Le projet était en ambitieux. Il devait permettre, en accord avec les services de navigation aérienne, de doubler d'ici à 10 ans le nombre de mouvements d'avions (décollages, atterrissages), pour les porter à 72 par heure contre 38 aujourd'hui. Ceci avec deux pistes, une par aéroport. Avec 24 mouvements par heure, le nouvel aéroport  Montijo devait disposer du tiers de la capacité du nouveau système aéroportuaire, et  devait être spécialisé sur le trafic dit de "point-à-point" quand l'aéroport actuel devait conserver sa vocation de hub avec le maintien du système de correspondances de TAP Portugal.

Vinci avait la charge de financer et d'exécuter ce projet.

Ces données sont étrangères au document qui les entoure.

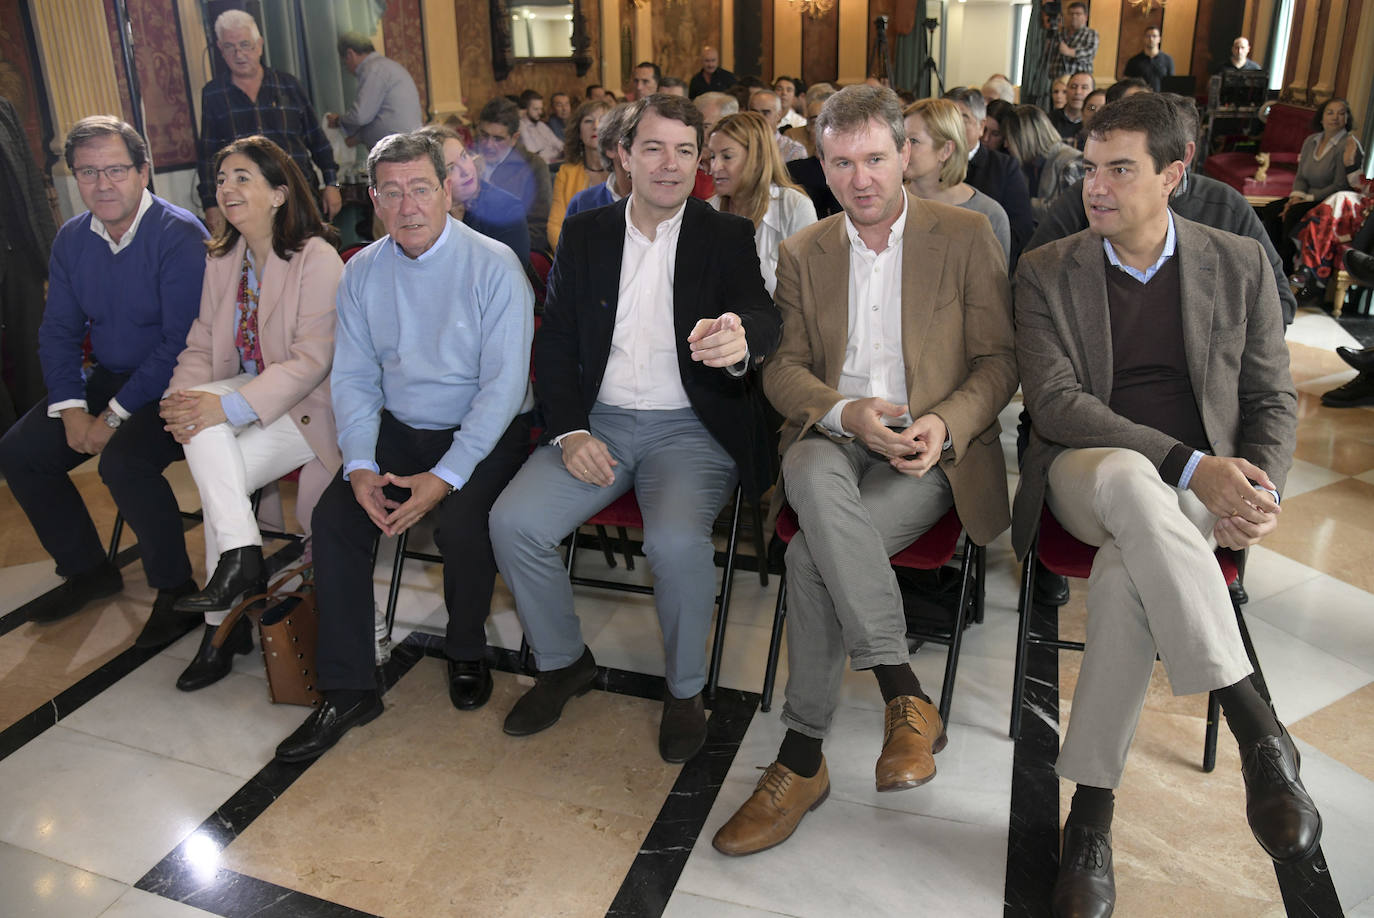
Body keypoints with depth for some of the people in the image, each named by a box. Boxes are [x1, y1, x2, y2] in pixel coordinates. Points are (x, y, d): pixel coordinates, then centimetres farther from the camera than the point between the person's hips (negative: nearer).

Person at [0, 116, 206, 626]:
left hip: (172, 386, -8)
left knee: (123, 459, -31)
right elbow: (58, 330, 8)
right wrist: (71, 409, -9)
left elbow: (181, 342, -22)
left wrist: (116, 415, -20)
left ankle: (174, 585, -8)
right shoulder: (72, 238, 6)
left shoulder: (179, 235, -17)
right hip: (109, 376, 8)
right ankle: (87, 571, 17)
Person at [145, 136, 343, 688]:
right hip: (246, 390, 6)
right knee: (200, 421, -27)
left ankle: (225, 625, -11)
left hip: (307, 402, -6)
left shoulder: (316, 259, -13)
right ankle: (240, 553, -26)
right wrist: (183, 396, -13)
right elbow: (202, 343, 10)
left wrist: (231, 406, -28)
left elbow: (313, 358, -20)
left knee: (225, 472, -25)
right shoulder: (220, 259, 10)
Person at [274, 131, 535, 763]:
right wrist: (360, 466, -13)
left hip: (486, 432, -4)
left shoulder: (492, 266, -12)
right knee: (334, 517, -16)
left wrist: (444, 477, -24)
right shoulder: (362, 272, 4)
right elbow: (353, 378, 5)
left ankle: (466, 653, 4)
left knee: (461, 527, -29)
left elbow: (504, 385, -17)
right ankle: (347, 690, -2)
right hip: (400, 428, 5)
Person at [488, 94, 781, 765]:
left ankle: (684, 690, -1)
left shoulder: (727, 237, 3)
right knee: (512, 522, -17)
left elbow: (763, 318, -14)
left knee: (677, 540, -30)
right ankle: (563, 662, 10)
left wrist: (739, 340, -40)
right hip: (598, 423, 3)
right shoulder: (584, 235, 9)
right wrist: (569, 432, -9)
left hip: (690, 428, -3)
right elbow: (555, 343, 7)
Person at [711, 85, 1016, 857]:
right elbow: (784, 368, 7)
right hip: (833, 437, 2)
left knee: (812, 555, -30)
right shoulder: (803, 253, 13)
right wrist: (846, 412, -14)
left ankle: (802, 758, -17)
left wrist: (948, 423, -17)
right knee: (814, 477, -37)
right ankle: (904, 693, -32)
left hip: (929, 450, -2)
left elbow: (1000, 359, 4)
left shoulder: (965, 236, 5)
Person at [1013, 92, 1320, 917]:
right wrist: (1188, 465, -19)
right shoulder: (1047, 271, 4)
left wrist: (1261, 488, -12)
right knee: (1132, 480, -39)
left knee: (1129, 567, -35)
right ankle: (1258, 729, -33)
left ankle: (1093, 809, -25)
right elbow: (1055, 401, -8)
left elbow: (1275, 399, 11)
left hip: (1201, 486, 1)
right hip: (1087, 472, 0)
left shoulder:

Dans le cadre de cet accord, ANA s'était en effet engagé à  investir 1,115 milliard d'euros d'ici à 2028 (500 millions sur le nouvel aéroport et 650 millions pour l'actuel), auquel s'ajoutait une enveloppe de 150 millions d'euros pour dédommager l'armée et contribuer au travaux d'accès à l'aéroport.

Le problème de la saturation de l'aéroport de Lisbonne et la nécessité urgente de le désengorger, en raison du boom du tourisme que connaît la capitale portugaise, est évoqué depuis plusieurs années.

Pour Vinci, c'est un coup dur. Le groupe français, qui détient la concession du gestionnaire des aéroports portugais ANA depuis 2013, s'était engagé en 2019 à investir plus d'un milliard d'euros pour agrandir l'actuel aéroport de Lisbonne et construire celui de Montijo.